TB is a bacterial infection that usually infects the lungs. It can be spread through close, prolonged or regular exposure to someone with active TB disease in the lungs or throat who is coughing or sneezing.
Screening for TB
Screening for TB infection is done by the TB skin test. A positive test shows that a person had the TB infection at some time in their life; it does not mean they have active TB. Over a lifetime, only about 10% of people with a positive skin test will develop active TB disease. Taking preventive drug treatment can reduce their chances of developing active TB disease later by as much as 90%. Those at a higher than average risk of getting TB include:
- People who have had close and prolonged contact with people with active TB
- Those from areas of the world where TB is common
- People with medical problems that reduce their ability to fight infection
- Drug users who use needles
- Those who are homeless or live in shelters and hostels
- Staff and residents of long term care facilities
- Hospitals and correctional centres
- Elderly people, especially those who lived through a time when TB was common
Latent TB Infection (LTBI) vs. Active Disease
Most people who breathe in the TB bacteria do not develop TB because their immune system fights it. Some bacteria may remain alive but not growing. This is called inactive or latent TB infection. Medicine is available to prevent TB from becoming active. Those with latent infection have no symptoms, have a normal chest x-ray, cannot spread TB germs and do not feel sick. They usually have a positive skin test and may develop active TB disease later in life.

Listed records
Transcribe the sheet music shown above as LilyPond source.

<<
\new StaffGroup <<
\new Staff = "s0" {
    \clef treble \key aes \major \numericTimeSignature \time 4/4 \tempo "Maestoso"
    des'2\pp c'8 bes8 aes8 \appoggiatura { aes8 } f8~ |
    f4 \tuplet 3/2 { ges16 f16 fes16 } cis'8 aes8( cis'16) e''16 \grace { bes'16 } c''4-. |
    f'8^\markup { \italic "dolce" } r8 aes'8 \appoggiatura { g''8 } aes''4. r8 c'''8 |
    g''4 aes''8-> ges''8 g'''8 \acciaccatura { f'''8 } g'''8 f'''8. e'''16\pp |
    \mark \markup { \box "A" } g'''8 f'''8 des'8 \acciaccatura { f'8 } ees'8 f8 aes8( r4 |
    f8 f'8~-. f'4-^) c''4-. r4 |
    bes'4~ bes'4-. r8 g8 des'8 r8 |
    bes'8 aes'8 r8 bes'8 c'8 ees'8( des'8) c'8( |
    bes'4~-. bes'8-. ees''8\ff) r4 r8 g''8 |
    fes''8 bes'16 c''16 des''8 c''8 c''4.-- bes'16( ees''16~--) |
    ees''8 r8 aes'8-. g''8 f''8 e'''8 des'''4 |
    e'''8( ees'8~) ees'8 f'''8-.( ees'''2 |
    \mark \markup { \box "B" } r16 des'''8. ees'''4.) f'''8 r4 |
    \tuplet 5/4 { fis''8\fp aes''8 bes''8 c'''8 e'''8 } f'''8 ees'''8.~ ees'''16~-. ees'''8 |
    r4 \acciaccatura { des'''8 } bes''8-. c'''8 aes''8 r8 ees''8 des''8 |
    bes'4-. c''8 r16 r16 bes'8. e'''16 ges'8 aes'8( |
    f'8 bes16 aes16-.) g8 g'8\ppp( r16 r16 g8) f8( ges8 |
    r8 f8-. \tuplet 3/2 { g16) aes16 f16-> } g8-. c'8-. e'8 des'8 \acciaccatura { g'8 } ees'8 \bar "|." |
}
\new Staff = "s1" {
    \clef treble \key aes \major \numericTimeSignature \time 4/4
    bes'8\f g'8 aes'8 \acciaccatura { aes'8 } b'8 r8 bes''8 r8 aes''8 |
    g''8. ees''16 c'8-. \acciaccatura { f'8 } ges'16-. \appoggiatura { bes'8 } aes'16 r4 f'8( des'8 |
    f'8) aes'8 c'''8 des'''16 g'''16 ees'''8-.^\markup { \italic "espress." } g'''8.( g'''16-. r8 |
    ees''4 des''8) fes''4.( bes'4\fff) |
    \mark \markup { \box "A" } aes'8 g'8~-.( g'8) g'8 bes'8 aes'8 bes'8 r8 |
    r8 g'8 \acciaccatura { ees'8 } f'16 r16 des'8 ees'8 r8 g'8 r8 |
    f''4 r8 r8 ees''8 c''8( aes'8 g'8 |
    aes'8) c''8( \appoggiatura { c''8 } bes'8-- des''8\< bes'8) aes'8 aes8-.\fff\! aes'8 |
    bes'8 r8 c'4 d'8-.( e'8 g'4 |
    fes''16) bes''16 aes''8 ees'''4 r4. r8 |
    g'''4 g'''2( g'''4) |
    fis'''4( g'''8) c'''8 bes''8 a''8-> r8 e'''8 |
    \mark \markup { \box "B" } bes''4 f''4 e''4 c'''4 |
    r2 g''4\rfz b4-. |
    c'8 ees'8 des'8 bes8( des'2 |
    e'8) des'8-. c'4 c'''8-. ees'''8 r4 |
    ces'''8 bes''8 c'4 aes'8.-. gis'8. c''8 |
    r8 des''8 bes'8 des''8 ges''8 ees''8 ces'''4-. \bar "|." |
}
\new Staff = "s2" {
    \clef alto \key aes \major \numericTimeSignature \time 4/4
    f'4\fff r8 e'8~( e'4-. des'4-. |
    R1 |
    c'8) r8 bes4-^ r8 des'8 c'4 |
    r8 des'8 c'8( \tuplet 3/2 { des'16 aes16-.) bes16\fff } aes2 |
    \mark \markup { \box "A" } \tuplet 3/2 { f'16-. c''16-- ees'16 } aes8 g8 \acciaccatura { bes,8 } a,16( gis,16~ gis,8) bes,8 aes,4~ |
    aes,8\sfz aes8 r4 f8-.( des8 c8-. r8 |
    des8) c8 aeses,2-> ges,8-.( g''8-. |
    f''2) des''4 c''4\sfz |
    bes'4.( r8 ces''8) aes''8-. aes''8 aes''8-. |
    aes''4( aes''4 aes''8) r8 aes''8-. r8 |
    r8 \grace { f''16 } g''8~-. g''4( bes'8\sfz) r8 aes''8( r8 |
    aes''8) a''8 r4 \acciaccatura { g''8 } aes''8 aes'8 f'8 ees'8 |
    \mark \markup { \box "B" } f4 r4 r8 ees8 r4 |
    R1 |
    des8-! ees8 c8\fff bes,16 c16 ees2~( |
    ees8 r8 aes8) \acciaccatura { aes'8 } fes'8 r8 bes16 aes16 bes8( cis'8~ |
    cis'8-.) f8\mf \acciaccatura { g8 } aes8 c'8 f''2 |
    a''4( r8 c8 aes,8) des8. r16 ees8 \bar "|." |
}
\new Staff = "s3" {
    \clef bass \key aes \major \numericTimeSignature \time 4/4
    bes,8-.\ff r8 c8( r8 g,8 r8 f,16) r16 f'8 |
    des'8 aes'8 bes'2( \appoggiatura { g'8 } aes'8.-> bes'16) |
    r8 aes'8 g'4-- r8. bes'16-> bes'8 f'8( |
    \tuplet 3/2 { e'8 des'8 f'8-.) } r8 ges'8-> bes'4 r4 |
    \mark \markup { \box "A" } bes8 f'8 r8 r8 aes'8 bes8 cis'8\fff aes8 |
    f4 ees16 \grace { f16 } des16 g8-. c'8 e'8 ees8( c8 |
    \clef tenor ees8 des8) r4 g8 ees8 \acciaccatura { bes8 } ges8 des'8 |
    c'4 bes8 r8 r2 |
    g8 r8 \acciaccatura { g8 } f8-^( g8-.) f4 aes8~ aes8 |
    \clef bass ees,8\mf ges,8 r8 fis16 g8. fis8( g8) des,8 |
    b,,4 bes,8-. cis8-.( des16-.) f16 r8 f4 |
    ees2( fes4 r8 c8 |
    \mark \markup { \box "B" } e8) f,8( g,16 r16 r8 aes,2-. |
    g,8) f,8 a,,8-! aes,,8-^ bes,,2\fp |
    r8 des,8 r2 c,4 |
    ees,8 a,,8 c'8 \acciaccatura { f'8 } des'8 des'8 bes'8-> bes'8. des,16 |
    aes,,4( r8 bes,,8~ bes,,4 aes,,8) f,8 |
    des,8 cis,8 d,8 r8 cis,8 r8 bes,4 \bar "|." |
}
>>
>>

Explore the material
**1)** In the passage on tuberculosis, by how much can preventive drug treatment reduce the chances of developing active TB disease later?
**2)** Rewrite the part of the passage on tuberculosis that opens with the words containing "TB is a bacterial" and closes with "coughing or sneezing.", changing "bacterial" to "microbial".
**3)** Decide whether each statement agrees with the passage on tuberculosis. Answer yes or no, and quote the words that decide it.
(a) Screening for TB infection is done with the TB skin test.
(b) A positive skin test means a person has active TB.
(c) People with latent TB infection can spread TB germs.

Activity answers
**1)** By as much as 90%.

**2)**
TB is a microbial infection that usually infects the lungs. It can be spread through close, prolonged or regular exposure to someone with active TB disease in the lungs or throat who is coughing or sneezing.

**3)**
(a) Yes: "Screening for TB infection is done by the TB skin test."
(b) No: "it does not mean they have active TB."
(c) No: "cannot spread TB germs"